The Federal Budget is less than a month from being announced, however it is becoming apparent the policy direction of the Turnbull government is moving towards granting tax concessions to business at the expense of time-honoured employee tax deduction rights.
2016 has already witnessed unruly speculation over broadening the base and/or rate of the GST; changes to the negative gearing rules; changes to the taxation of superannuation; and last week, a proposal to allow the States to levy income tax on their residents.
However, my prediction is for the Budget to place caps on the amount of deductions employees will be able to claim on their tax returns for items such as work-related travel and other deductions in order to pay for a company tax cut of 1.5% for large businesses. And there will probably be changes to negative gearing and the taxation of superannuation.
Most of these changes originate from the 2009 Henry Review, which conducted a thorough examination of Australia’s tax and transfer systems. Unfortunately, for political reasons, the Review has been cherry-picked by successive governments to plug what now appears to be a growing structural budget deficit.
Artists are typically self-employed – but does this mean they are really in business?

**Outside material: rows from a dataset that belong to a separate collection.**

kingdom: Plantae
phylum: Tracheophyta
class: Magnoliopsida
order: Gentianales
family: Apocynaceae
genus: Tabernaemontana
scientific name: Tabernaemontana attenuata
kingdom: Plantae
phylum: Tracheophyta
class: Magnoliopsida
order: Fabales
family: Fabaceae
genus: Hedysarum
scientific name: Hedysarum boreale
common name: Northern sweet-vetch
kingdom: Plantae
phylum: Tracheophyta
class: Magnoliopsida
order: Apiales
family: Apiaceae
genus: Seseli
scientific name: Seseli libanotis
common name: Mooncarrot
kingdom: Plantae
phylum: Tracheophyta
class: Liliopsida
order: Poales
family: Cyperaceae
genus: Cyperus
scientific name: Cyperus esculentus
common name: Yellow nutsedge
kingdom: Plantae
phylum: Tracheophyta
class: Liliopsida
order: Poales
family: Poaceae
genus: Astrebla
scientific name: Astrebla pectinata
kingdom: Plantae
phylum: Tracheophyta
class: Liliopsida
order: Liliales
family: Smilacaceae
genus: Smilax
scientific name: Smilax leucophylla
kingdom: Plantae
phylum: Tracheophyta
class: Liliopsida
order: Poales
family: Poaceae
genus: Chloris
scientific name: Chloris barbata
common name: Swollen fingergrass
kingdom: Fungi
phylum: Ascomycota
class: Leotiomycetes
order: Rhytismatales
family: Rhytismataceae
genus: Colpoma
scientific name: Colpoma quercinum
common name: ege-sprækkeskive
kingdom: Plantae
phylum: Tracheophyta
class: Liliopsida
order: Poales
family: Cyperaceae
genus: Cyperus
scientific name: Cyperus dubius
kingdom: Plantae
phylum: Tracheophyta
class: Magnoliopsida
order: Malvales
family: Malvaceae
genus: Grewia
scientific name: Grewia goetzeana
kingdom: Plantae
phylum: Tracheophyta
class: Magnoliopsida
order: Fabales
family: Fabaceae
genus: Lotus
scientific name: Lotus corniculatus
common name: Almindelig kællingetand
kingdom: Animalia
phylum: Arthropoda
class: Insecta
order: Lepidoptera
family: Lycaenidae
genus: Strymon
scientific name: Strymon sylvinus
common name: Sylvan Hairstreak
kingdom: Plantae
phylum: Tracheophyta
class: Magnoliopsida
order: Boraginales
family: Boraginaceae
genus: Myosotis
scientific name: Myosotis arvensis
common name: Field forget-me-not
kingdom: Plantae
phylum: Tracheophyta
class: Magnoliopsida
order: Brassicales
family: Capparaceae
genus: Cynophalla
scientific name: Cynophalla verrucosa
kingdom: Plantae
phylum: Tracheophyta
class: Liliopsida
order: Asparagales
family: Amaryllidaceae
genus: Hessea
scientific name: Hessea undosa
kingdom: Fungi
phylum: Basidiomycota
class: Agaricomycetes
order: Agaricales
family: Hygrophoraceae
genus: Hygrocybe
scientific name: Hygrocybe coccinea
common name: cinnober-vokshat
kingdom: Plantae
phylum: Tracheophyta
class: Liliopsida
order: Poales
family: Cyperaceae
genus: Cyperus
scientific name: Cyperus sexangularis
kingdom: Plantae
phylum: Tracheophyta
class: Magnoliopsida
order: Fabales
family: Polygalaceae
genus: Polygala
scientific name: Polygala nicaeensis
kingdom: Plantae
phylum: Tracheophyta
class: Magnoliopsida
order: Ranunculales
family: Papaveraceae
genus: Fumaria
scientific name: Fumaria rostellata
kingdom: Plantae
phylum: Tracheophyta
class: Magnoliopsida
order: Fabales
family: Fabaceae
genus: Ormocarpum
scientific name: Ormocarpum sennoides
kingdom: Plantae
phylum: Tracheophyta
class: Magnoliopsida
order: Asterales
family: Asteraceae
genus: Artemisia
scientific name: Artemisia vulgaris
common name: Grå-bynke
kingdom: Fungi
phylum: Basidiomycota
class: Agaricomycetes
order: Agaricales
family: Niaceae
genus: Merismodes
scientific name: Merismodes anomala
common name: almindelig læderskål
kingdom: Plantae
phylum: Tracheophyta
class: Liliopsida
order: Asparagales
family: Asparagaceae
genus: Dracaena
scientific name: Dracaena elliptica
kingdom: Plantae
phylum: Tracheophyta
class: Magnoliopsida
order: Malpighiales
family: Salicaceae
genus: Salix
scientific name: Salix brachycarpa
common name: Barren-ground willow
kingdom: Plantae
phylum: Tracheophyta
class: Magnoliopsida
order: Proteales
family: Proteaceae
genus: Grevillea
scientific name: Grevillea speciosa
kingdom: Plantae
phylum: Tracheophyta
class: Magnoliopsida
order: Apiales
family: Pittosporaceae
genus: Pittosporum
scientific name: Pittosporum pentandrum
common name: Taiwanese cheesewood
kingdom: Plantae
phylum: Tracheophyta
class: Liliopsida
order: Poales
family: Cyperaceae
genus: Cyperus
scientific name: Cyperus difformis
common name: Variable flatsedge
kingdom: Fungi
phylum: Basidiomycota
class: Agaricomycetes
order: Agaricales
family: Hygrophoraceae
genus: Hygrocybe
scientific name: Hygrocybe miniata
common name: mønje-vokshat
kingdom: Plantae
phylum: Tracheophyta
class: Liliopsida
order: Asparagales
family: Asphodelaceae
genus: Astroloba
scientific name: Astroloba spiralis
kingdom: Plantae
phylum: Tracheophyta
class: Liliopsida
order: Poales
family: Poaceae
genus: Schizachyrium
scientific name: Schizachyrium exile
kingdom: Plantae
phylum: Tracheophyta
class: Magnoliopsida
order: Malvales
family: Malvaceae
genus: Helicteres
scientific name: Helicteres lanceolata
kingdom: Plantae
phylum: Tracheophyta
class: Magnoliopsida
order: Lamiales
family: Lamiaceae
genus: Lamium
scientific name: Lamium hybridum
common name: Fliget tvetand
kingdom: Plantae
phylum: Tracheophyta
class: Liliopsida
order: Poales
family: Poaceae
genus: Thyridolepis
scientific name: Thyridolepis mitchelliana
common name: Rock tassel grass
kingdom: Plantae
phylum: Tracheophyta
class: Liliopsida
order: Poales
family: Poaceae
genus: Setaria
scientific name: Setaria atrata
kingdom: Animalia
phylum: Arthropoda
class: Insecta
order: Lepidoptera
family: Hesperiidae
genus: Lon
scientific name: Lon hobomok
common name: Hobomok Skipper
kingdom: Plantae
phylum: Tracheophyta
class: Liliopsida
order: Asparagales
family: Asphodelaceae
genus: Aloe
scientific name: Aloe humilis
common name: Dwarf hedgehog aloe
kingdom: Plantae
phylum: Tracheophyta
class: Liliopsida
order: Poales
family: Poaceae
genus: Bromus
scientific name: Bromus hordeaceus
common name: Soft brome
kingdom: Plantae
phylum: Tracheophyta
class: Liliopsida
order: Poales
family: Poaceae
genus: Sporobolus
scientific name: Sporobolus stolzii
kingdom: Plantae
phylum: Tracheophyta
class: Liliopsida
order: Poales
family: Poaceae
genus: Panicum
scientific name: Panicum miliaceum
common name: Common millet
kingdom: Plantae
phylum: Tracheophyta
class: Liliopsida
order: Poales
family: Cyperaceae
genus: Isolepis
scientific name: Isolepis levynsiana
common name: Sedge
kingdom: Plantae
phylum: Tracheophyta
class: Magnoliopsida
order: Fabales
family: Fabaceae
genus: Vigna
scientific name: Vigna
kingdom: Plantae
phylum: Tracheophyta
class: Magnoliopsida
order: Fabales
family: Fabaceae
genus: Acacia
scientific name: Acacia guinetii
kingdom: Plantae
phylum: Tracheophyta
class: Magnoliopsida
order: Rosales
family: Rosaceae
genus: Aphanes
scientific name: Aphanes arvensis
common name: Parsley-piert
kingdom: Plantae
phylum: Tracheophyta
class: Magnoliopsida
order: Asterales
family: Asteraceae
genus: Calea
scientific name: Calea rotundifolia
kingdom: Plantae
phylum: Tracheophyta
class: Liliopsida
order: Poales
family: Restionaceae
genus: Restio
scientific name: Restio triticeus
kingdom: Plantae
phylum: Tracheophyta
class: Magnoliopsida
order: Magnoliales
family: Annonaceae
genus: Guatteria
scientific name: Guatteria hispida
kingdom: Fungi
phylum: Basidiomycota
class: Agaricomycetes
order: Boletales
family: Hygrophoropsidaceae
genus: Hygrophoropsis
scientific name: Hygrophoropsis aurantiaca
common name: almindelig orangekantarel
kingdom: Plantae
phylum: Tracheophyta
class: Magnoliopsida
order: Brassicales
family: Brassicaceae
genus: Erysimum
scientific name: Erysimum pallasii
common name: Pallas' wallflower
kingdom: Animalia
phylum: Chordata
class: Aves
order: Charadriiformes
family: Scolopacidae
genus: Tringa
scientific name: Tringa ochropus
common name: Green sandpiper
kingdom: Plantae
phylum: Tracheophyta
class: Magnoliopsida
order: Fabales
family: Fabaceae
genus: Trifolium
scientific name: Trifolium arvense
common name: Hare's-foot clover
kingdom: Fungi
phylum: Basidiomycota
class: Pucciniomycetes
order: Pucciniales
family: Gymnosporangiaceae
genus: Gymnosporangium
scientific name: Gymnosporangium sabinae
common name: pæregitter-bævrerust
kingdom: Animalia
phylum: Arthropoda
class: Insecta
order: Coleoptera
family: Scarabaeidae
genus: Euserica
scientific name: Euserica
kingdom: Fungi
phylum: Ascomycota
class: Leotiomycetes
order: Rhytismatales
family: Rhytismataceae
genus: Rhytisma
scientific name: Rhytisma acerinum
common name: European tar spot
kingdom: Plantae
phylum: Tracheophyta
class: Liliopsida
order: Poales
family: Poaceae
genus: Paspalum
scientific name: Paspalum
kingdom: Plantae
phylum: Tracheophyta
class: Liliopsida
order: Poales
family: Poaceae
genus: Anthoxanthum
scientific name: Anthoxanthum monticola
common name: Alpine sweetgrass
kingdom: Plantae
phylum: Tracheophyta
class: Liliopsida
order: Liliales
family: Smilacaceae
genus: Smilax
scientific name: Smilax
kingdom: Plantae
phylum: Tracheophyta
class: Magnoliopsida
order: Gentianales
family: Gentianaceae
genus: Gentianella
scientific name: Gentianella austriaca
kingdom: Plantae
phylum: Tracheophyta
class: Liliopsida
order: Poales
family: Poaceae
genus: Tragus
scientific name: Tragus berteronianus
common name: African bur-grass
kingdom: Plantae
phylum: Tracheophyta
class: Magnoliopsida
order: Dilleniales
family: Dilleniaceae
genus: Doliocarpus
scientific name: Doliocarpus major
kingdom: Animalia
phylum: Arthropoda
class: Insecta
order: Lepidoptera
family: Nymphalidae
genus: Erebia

There is no statutory test to determine this question. The courts determine the existence of business on the facts of each case using a number of criteria such as profit motive, scale of activity, repetition, permanence of character, continuity and systems.
However, even if artists meet these criteria, they are not always able to control the method of payment for their services. Musicians touring overseas may be required to be put on the payroll of the production company rather than produce invoices through their ABN. From a tax perspective, their deductions will then be assessed differently because they are an employee instead of being in business. Should the amount of their deductions be capped at say $5,000 per year, the loss of tax concessions could be material.
Then there are the non-commercial loss rules that prevent artists in ongoing paid employment, such as teachers, from deducting losses from their exhibiting practices, should their PAYG employment income exceed $40,000. The ability to nominate deductions as work-related rather than non-deductible business outgoings will be curtailed if their employee deductions are to be capped.
Artists should look at the legal structures they use to carry out their activities should tax concessions be taken away. For example, it may be better to invoice clients through a company or a family trust. There are also finance implications because many artists receive business income into their personal accounts, so that banks will not assess credit applications for their practices. The result is an increased cost to the artist to reach new audiences, typically by using credit cards with very high interest rates.
Finally, it should be noted that still no decision has been made on continuing or abolishing the resale royalty scheme despite the review being completed almost three years ago. My last prediction for this year’s Federal Budget is for no further allocation of funds to allow the scheme to survive. Note that royalty income is not business income.